# Does anyone recognize the function: ${ F }_{ \delta }(x)=\frac { 1 }{ 2\delta } \int _{ -\delta }^{ \delta }{ f(x+t)dt }$

I was given as homework a question related with this "smoothing" function: ${ F }_{ \delta }(x)=\frac { 1 }{ 2\delta } \int _{ -\delta }^{ \delta }{ f(x+t)dt }$

Where $f(x)$ is a continuous function.

Does it have some formal name?
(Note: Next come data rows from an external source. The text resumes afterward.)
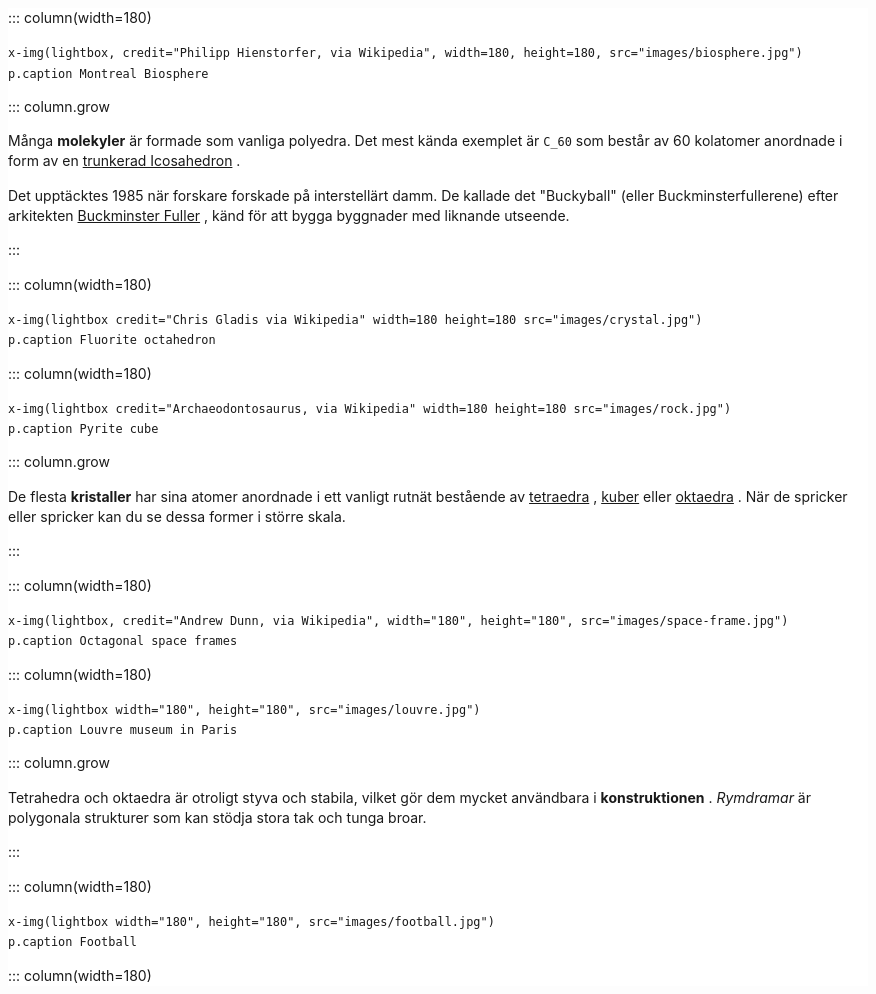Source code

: ::: column(width=180)

    x-img(lightbox, credit="Philipp Hienstorfer, via Wikipedia", width=180, height=180, src="images/biosphere.jpg")
    p.caption Montreal Biosphere

::: column.grow

Många __molekyler__ är formade som vanliga polyedra. Det mest kända exemplet är `C_60` som består av 60 kolatomer anordnade i form av en [trunkerad Icosahedron](gloss:truncated-icosahedron) .

Det upptäcktes 1985 när forskare forskade på interstellärt damm. De kallade det "Buckyball" (eller Buckminsterfullerene) efter arkitekten [Buckminster Fuller](bio:fuller) , känd för att bygga byggnader med liknande utseende.

:::

::: column(width=180)

    x-img(lightbox credit="Chris Gladis via Wikipedia" width=180 height=180 src="images/crystal.jpg")
    p.caption Fluorite octahedron

::: column(width=180)

    x-img(lightbox credit="Archaeodontosaurus, via Wikipedia" width=180 height=180 src="images/rock.jpg")
    p.caption Pyrite cube

::: column.grow

De flesta __kristaller__ har sina atomer anordnade i ett vanligt rutnät bestående av [tetraedra](gloss:tetrahedron) , [kuber](gloss:cube) eller [oktaedra](gloss:octahedron) . När de spricker eller spricker kan du se dessa former i större skala.

:::

::: column(width=180)

    x-img(lightbox, credit="Andrew Dunn, via Wikipedia", width="180", height="180", src="images/space-frame.jpg")
    p.caption Octagonal space frames

::: column(width=180)

    x-img(lightbox width="180", height="180", src="images/louvre.jpg")
    p.caption Louvre museum in Paris

::: column.grow

Tetrahedra och oktaedra är otroligt styva och stabila, vilket gör dem mycket användbara i __konstruktionen__ . _Rymdramar_ är polygonala strukturer som kan stödja stora tak och tunga broar.

:::

::: column(width=180)

    x-img(lightbox width="180", height="180", src="images/football.jpg")
    p.caption Football

::: column(width=180)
I'm trying to read some more about it but I wasn't able to find useful info.

Thanks!

• It's the continous form of a moving average, see en.wikipedia.org/wiki/Moving_average.
– fgp
Commented May 11, 2013 at 16:32
• In the frequency domain, the operator which takes $f$ to $F_\delta$ is called a "brick wall filter", since it simply removes all frequences greater than $2\pi\delta$ from $f$.
– fgp
Commented May 11, 2013 at 16:34

If you generalize it a bit, you get a well known and much used construction. The integral can be written the form $$F_\delta(x)=\frac1\delta\int_{-\infty}^{\infty}f(x-t)\varphi\Bigl(\frac t\delta\Bigr)\,dt$$ where, in this case, $$\varphi=\frac12\chi_{[-1,1]}$$ (where, in general, $\chi_A$ is the function which takes the value $1$ in the set $A$ and $0$ outside it). You can replace $\varphi$ by any nonnegative function which vanishes outside the interval $[-1,1]$ and has $\int_{-\infty}^\infty\phi(t)\,dt=1$. Then $F_\delta\to f$ when $\delta\to0$. This is most useful when $\varphi$ is infinetely differentiable, for then $F_\delta$ too becomes infinitely differentiable.
The function $\varphi$ is called a mollifier, and the process of moving from $f$ to $F_\delta$ is called mollification. It is a much used technique in real analysis.